Hal lain yang spesial dari pantai ini, imbuh Cre, adalah lagi-lagi pemandangan sorenya. “Ya karena saya lagi-lagi sebagai pencari sunset ya. Jadi cocok,” kelakarnya. Dan ketika suatu sore Cre mengunjungi pantai yang dikenakan tarif untuk masuknya ini, sudah cukup banyak wisatawan yang duduk-duduk di bebatuan pembatas pantai. Para wisatawan ini, terlihat pula sedang mengamati arah barat, sama seperti Cre.
Pemandangan ajaibnya, lagi-lagi kata Cre, adalah di ujung sebelah barat pantai. Karena disitulah letak sensasi kampung nelayan yang menyatu dengan kemegahan senja. Dimana di sana merupakan perbatasan lokasi fasilitas pantai dengan ‘lahan parkir’ perahu nelayan. Latar belakang sunset disuguhi aktivitas nelayan yang acuh dan lebih peduli pada aktivitas keseharian mereka. Memperbaiki jaring, memperbaiki kerusakan perahu, duduk santai sambil membersihkan perahu mereka, hingga berjalan ke arah laut mempersiapkan diri menangkap ikan dari pinggir laut.
Kampung Kerapu
Disisi lain, bagi para penikmat kuliner hingga obyek wisata unik, arah barat menyusuri jalur Pantura bisa menjadi salah satu alternatif wisata. Salah satunya adalah Kampung Kerapu. Dimana konsep sederhananya, menonjolkan salah satu ikon perikanan unggulan Situbondo dengan konsep wisata. M Arief Nurullah, Kepala Bidang Perikanan Budidaya Dinas Kelautan dan Perikanan Kabupaten Situbondo mengungkap, ide dasarnya adalah pemerintah kabupaten (Pemkab) ingin menjaga dan menggenjot pemadu moda transportasi darat agar tetap sering berwisata ke Situbondo.

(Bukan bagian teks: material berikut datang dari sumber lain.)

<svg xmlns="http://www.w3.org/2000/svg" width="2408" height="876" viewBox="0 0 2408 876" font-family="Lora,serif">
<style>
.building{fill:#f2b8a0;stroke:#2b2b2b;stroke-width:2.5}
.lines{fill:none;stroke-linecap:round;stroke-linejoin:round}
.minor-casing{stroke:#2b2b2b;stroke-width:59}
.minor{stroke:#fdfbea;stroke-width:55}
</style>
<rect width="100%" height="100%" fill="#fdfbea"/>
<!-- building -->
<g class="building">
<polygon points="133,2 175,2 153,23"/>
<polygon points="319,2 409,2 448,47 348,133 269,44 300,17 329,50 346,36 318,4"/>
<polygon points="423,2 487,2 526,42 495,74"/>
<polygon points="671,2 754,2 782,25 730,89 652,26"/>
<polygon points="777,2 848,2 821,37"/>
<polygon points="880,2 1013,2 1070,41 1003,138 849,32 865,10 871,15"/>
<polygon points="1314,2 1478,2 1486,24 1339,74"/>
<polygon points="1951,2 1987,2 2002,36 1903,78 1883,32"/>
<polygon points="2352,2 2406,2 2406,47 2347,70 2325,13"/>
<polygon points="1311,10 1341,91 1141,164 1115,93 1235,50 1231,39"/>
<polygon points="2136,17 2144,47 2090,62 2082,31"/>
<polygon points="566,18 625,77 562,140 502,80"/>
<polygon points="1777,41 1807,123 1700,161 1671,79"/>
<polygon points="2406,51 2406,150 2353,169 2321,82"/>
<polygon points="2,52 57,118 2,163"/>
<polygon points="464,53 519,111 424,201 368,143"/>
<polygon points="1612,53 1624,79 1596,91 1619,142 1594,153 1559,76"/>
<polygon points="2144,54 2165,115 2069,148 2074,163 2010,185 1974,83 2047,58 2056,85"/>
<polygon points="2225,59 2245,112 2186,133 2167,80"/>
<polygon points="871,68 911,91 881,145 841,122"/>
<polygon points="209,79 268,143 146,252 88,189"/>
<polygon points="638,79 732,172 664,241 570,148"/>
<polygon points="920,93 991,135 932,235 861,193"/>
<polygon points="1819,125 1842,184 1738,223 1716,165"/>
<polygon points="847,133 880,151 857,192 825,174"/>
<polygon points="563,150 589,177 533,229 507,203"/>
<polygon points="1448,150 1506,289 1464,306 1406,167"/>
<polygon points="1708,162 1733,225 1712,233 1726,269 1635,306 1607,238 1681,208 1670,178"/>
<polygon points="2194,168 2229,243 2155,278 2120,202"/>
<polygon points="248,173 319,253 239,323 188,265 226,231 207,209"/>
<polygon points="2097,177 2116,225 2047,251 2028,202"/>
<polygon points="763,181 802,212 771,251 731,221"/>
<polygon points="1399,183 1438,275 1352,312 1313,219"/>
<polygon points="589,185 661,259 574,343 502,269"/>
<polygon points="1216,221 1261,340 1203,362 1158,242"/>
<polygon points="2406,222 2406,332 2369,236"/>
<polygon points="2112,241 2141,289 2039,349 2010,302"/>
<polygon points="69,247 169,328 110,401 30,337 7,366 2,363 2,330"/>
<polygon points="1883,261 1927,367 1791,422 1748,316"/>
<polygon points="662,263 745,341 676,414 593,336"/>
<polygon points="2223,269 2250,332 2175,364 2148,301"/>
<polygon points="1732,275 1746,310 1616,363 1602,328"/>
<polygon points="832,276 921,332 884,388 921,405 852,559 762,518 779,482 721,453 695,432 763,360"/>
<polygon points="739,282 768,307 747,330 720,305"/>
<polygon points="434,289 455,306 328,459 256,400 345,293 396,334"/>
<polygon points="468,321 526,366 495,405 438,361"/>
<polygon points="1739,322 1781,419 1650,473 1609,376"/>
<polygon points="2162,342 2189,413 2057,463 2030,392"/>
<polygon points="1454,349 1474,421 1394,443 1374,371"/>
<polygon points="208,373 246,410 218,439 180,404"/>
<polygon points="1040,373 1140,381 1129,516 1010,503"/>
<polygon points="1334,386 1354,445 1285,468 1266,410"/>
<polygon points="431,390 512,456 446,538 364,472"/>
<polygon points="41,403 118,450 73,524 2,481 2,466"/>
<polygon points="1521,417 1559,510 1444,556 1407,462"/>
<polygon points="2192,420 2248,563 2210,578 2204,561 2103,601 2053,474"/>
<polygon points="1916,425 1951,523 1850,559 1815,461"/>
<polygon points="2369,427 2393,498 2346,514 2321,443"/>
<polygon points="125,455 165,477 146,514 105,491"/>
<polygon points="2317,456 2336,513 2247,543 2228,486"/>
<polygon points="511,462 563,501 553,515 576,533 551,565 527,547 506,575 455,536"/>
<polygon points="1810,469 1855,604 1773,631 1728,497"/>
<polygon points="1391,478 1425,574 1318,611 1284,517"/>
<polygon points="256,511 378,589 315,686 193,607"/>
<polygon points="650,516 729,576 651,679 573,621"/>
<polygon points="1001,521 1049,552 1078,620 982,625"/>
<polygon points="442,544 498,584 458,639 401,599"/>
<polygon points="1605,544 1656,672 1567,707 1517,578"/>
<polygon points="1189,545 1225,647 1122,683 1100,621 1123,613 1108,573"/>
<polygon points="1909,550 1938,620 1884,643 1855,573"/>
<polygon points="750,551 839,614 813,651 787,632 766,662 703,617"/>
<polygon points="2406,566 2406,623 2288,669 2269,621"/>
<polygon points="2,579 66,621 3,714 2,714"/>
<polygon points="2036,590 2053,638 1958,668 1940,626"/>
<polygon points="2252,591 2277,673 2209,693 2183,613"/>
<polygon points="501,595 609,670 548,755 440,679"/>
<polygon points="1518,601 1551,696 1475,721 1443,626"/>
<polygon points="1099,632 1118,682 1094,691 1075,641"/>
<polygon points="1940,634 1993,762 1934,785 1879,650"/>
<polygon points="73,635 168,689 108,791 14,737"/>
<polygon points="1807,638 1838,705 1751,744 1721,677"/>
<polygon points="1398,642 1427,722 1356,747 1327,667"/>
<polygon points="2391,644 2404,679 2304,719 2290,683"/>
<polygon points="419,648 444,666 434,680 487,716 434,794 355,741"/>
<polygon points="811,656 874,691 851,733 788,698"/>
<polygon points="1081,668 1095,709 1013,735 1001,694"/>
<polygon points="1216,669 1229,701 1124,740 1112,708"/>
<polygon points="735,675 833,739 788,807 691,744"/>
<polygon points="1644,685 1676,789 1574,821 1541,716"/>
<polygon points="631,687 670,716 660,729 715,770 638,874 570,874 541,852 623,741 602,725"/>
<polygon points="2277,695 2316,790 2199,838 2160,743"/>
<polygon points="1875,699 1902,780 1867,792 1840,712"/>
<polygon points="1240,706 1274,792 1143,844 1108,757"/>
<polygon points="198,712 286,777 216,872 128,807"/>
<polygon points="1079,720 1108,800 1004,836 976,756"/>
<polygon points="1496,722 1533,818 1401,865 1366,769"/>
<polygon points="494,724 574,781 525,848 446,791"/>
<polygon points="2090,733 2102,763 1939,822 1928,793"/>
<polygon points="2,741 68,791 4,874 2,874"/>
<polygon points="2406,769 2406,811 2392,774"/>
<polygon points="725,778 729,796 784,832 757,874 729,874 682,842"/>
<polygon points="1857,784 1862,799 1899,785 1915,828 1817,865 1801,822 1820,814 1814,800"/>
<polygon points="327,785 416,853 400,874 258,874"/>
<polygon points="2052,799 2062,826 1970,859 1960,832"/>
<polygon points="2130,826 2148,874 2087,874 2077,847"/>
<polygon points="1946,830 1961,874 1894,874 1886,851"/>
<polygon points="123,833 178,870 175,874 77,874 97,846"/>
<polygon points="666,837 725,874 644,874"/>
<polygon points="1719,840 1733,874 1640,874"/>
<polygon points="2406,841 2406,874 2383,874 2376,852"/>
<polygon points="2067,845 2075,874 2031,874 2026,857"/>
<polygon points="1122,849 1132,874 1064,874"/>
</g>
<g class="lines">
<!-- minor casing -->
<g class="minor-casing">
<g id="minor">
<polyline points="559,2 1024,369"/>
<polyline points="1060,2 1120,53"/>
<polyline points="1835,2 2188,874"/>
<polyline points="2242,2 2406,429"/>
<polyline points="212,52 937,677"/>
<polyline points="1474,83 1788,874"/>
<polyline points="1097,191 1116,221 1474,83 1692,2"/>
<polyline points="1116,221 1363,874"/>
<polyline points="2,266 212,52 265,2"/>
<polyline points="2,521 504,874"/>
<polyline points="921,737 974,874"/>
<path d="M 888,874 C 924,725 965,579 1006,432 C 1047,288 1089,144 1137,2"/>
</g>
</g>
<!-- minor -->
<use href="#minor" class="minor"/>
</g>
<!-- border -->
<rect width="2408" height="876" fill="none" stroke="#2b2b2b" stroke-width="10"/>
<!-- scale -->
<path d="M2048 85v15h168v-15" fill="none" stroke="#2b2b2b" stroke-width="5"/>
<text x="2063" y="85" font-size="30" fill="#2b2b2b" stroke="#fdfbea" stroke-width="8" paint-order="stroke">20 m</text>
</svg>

“Karena sekarang kan ada tol, banyaknya para pengguna jalur darat khususnya pemudik sudah beralih ke jalur itu. Padahal sebelum ada tol, banyak pemudik atau pengguna jalur Pantura itu berkunjung ke daerah pesisir Situbondo, seperti ke pantainya, ataupun ke arah sentra kulinernya. Nah untuk mengantisipasi itu, Pemkab pun mengembangkan berbagai ide, salah satunya dengan Kampung Kerapu ini. Kita dorong sektor perikanannya, dengan mengenalkan salah satu sentra perikanan kerapu di Situbondo. Disisi lain, dengan berbagai kerjasama berbagai stakeholders terkait, sektor wisata digenjot dengan membangun fasilitas Kampung Kerapu ini,” ujar Arief.

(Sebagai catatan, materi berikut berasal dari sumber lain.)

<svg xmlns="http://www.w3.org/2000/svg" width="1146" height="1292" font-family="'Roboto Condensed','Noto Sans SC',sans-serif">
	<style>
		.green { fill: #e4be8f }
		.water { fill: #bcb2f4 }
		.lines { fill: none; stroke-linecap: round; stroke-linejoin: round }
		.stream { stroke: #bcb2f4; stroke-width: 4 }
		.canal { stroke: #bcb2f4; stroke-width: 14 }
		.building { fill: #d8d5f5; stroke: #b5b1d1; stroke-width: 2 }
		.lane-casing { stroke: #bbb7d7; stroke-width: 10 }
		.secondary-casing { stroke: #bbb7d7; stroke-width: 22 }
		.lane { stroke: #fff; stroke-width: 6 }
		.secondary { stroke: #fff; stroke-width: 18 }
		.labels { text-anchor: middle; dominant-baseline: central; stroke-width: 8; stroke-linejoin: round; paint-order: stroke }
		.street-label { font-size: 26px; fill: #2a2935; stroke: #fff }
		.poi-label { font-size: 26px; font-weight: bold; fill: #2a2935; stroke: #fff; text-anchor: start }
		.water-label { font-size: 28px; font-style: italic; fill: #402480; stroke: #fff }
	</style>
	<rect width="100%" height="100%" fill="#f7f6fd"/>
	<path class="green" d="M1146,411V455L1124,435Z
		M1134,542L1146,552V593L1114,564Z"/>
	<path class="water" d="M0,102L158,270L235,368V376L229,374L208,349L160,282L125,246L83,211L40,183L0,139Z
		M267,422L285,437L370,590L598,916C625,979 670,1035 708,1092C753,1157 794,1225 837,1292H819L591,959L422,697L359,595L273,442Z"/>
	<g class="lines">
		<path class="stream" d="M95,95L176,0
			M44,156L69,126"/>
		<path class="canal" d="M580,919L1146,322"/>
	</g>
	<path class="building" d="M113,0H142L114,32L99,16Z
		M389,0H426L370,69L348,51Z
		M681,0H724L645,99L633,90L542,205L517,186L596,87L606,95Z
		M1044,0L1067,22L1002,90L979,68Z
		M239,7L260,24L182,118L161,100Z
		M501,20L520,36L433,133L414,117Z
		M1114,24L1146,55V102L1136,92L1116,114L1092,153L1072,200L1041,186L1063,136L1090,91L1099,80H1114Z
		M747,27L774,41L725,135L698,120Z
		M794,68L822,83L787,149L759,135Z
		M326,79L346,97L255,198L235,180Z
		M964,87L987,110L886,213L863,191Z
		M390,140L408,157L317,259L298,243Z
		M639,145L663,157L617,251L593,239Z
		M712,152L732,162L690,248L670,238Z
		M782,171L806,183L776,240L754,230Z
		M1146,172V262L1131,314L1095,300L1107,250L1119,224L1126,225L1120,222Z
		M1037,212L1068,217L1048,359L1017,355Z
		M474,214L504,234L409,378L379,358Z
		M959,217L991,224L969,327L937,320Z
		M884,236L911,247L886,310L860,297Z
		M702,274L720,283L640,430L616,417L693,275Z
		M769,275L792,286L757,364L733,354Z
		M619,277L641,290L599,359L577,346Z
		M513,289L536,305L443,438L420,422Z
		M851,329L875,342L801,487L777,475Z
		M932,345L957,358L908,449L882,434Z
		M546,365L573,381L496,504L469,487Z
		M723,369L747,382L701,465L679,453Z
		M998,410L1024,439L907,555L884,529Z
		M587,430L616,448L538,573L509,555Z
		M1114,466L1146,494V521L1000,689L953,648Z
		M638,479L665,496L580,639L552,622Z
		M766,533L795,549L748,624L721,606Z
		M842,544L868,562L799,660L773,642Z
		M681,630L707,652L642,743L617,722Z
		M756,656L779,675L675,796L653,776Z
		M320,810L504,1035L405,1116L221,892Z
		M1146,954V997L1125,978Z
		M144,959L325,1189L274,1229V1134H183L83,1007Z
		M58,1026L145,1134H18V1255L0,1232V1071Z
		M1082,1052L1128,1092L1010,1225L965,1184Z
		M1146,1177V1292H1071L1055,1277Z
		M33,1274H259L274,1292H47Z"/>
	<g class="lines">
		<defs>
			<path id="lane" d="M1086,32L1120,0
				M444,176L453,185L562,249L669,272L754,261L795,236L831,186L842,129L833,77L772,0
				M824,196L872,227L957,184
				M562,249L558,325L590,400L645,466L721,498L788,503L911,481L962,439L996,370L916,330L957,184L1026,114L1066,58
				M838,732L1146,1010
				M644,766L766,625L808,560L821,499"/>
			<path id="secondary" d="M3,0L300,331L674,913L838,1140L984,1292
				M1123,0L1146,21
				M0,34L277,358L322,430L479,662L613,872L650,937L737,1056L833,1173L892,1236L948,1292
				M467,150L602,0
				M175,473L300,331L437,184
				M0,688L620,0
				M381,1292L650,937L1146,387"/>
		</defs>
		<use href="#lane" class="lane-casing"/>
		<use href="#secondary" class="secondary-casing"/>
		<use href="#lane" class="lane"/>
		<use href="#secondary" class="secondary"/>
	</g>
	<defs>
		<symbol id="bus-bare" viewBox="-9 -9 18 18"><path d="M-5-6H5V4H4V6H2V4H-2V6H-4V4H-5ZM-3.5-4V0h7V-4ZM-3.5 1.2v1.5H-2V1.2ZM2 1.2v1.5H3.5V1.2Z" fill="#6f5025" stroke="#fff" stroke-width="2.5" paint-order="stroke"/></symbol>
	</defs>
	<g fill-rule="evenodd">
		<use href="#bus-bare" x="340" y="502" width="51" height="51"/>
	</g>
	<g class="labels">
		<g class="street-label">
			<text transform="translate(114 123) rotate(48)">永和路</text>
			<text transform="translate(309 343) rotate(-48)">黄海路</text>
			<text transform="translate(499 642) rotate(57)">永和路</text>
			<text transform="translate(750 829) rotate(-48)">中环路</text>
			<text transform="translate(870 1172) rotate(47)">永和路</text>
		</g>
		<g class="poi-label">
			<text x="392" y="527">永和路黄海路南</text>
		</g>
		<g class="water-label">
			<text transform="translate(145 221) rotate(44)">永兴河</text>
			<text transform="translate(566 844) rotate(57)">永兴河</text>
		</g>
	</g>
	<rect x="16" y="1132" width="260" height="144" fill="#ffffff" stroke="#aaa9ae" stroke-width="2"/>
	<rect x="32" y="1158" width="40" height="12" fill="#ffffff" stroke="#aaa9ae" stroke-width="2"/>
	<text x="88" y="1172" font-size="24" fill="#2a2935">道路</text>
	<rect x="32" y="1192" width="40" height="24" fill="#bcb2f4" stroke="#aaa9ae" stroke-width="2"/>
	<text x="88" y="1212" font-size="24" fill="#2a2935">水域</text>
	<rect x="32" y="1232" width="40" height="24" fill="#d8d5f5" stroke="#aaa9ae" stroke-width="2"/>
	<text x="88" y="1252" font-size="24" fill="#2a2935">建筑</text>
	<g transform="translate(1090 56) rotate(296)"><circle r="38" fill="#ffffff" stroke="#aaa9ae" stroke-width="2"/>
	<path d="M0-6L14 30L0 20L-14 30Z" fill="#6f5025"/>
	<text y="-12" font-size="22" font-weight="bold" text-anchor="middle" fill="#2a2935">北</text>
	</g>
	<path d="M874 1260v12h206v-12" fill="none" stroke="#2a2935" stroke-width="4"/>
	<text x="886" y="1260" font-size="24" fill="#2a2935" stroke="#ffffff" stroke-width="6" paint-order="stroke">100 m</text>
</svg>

Fasilitas yang ditonjolkan Kampung Kerapu, yang paling utama adalah restorannya yang menyajikan kuliner seafood, khususnya berbahan baku kerapu. Selain itu, kawasan wisata ini juga menonjolkan fasilitas hiburan seperti air mancur dan berbagai wahana permainan air dengan waktu operasional pukul 10 pagi hingga pukul 10 malam. Tidak itu saja, untuk menarik minat wisatawan, khususnya anak-anak hingga pelajar dan keluarga ada terobosan yang ingin dilakukan berupa paket wisata berkunjung ke keramba-keramba jaring apung (KJA) di sekitar Kampung Kerapu. KJA ini merupakan sumber langsung penghasil kerapu budidaya yang dijual ke pasaran.

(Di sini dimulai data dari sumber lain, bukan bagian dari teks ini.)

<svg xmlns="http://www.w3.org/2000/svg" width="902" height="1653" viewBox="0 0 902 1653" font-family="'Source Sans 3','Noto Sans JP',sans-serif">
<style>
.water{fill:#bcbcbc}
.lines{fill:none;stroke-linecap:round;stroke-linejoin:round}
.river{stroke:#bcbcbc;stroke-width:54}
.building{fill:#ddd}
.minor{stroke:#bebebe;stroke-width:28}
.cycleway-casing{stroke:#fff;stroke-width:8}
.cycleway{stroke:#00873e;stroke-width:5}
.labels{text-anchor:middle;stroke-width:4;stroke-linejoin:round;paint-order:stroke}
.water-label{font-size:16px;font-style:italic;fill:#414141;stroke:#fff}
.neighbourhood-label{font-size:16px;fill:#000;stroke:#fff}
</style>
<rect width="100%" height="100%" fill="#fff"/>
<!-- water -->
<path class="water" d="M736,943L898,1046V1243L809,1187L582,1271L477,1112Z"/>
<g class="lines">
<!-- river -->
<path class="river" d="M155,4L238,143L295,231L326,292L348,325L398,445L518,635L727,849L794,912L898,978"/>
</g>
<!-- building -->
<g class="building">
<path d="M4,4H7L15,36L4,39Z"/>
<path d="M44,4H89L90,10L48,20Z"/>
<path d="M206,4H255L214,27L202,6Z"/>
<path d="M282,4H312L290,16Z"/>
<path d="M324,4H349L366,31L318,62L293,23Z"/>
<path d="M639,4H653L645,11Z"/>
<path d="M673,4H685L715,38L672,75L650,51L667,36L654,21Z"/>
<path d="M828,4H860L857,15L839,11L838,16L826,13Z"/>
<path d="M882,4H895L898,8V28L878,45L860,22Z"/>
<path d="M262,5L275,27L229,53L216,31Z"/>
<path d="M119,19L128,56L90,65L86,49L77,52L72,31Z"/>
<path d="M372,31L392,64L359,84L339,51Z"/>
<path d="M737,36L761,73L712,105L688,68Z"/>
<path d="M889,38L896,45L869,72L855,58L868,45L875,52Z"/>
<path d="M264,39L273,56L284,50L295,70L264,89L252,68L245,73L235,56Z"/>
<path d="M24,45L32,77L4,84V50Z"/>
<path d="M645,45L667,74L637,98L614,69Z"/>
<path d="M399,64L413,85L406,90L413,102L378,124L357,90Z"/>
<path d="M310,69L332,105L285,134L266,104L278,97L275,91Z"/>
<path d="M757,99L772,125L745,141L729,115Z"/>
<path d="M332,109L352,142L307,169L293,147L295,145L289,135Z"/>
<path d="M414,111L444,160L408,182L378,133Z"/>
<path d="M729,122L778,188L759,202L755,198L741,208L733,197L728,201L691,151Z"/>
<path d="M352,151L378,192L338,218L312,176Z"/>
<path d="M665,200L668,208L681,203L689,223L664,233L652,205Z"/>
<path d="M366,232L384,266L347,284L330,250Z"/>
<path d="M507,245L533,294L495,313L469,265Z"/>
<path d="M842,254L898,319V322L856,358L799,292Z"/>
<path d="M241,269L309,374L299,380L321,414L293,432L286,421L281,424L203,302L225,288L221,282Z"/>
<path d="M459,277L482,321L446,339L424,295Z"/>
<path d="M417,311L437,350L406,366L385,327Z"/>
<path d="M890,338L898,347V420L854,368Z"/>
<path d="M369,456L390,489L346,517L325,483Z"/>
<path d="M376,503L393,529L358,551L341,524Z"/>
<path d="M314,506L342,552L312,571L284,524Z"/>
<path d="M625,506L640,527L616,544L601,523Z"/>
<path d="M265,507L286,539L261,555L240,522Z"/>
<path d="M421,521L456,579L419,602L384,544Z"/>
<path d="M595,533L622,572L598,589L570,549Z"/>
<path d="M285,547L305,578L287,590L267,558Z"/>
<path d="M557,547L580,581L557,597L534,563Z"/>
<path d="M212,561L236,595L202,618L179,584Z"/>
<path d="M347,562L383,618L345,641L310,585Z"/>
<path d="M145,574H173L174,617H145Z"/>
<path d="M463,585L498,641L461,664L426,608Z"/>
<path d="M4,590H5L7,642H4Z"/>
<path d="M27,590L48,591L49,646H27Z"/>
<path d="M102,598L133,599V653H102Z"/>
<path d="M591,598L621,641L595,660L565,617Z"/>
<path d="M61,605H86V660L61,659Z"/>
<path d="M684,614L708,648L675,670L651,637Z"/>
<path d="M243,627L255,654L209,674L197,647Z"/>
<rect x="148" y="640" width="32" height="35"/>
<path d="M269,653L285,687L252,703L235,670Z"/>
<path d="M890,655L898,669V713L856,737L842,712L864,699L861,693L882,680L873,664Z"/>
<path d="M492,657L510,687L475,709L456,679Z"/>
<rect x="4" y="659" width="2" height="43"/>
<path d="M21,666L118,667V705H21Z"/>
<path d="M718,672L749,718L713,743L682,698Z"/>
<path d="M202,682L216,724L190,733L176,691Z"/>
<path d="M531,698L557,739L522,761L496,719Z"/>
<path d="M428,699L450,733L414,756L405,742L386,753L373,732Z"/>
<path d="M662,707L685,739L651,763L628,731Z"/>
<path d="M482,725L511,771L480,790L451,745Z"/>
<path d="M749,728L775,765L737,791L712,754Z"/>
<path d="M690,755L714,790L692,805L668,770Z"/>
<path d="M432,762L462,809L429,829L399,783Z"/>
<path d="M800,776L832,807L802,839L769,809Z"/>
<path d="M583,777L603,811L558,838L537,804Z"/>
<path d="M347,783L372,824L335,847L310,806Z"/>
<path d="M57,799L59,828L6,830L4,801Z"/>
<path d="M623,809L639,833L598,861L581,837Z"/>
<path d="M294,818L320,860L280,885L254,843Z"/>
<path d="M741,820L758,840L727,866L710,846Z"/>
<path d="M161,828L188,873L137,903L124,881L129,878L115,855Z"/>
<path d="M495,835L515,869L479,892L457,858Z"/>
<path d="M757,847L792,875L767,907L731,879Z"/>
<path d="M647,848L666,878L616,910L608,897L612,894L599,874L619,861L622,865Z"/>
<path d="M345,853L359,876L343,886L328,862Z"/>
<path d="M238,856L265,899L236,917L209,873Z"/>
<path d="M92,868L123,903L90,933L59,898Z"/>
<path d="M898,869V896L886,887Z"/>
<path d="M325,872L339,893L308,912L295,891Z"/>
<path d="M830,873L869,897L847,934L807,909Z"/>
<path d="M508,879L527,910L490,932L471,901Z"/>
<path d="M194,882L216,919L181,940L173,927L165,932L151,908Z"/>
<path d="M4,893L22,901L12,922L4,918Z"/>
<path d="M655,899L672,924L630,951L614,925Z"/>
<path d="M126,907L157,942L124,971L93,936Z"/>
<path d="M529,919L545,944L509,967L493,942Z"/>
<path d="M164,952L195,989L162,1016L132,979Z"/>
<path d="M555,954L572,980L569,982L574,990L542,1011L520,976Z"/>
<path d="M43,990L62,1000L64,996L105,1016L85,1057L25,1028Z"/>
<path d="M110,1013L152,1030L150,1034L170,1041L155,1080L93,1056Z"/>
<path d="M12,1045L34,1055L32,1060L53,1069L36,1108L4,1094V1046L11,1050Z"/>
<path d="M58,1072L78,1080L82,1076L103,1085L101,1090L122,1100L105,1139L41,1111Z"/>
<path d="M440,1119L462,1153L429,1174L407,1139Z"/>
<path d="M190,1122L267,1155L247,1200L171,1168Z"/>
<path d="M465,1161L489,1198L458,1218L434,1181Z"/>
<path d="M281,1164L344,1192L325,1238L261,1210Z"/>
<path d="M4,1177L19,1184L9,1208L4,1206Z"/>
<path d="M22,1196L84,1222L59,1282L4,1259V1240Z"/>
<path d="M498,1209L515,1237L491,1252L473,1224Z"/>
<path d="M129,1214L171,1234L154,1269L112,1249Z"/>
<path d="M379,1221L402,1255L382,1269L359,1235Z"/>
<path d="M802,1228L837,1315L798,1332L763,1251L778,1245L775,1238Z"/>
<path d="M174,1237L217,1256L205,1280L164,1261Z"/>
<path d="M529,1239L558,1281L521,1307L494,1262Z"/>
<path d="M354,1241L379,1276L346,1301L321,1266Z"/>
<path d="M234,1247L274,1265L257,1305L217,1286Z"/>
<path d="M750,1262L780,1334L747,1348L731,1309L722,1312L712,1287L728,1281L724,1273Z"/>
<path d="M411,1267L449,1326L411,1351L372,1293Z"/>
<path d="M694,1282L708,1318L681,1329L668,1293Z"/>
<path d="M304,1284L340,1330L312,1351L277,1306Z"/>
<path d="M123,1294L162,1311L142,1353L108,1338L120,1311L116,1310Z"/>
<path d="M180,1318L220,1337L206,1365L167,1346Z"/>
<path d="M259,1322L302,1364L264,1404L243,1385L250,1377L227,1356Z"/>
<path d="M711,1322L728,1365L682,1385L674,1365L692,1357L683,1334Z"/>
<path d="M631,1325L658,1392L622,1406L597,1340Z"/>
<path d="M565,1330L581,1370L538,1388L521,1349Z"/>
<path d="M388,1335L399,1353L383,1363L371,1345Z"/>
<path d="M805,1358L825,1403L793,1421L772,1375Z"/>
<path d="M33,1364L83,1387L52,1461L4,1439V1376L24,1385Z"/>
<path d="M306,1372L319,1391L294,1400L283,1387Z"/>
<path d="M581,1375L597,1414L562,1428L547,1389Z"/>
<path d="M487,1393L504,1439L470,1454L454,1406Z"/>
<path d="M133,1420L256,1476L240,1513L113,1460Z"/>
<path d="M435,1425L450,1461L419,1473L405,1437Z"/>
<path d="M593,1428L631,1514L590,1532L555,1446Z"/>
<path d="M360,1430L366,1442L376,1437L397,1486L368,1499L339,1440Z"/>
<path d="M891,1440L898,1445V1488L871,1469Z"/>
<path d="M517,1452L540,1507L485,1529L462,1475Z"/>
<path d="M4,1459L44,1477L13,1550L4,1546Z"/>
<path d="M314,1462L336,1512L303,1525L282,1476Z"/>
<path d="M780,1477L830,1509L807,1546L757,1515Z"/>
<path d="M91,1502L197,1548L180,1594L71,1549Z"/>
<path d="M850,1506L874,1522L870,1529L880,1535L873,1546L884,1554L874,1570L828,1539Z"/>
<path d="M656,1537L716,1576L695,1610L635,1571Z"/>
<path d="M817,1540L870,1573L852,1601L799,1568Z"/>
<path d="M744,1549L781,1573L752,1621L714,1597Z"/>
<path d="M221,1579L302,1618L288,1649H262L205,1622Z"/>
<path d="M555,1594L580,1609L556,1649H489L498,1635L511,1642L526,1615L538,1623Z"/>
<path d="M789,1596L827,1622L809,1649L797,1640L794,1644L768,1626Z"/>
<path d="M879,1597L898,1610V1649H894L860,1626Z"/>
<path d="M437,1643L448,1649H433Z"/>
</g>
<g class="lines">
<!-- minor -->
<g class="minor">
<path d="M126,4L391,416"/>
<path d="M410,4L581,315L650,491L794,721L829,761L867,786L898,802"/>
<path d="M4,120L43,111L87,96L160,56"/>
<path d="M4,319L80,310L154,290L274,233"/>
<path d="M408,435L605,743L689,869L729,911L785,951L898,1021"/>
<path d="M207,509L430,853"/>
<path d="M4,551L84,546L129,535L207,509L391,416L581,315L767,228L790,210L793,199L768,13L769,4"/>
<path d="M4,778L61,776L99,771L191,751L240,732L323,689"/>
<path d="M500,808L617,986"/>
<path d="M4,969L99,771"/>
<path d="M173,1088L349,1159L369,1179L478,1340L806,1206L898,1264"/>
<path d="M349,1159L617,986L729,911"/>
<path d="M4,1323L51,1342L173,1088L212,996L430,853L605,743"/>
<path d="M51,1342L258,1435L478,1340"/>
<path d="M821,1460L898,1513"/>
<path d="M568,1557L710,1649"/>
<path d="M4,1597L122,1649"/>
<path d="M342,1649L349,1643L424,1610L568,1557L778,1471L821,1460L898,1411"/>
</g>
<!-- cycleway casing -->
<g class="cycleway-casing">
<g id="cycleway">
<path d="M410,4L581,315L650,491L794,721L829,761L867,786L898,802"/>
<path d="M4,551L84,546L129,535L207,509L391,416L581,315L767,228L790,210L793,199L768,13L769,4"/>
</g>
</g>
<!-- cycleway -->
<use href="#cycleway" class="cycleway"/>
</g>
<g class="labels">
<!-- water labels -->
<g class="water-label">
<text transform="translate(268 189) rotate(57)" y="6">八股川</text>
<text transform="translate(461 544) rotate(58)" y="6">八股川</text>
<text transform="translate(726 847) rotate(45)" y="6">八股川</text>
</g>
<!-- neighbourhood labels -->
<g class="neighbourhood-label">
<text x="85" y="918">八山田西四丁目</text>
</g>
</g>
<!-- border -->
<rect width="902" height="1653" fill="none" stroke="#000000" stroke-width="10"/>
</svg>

Dan bagi wisatawan yang berminat langsung wisata edukasi mengenai kegiatan budidaya kerapu nanti diharapkan bisa diajak berkeliling dengan perahu dan melihat langsung aktivitas budidaya kerapu. Seperti pemberian makan ikan, pemancingan ikan di sekitar KJA, hingga interaksi langsung dengan pembudidaya kerapu. Harapannya, selain bisa menarik wisatawan, juga bisa memberikan edukasi mengenai kekayaan alam laut Indonesia yang bisa dieksplorasi, baik melalui kegiatan wisata pesisir, maupun kegiatan perikanannya.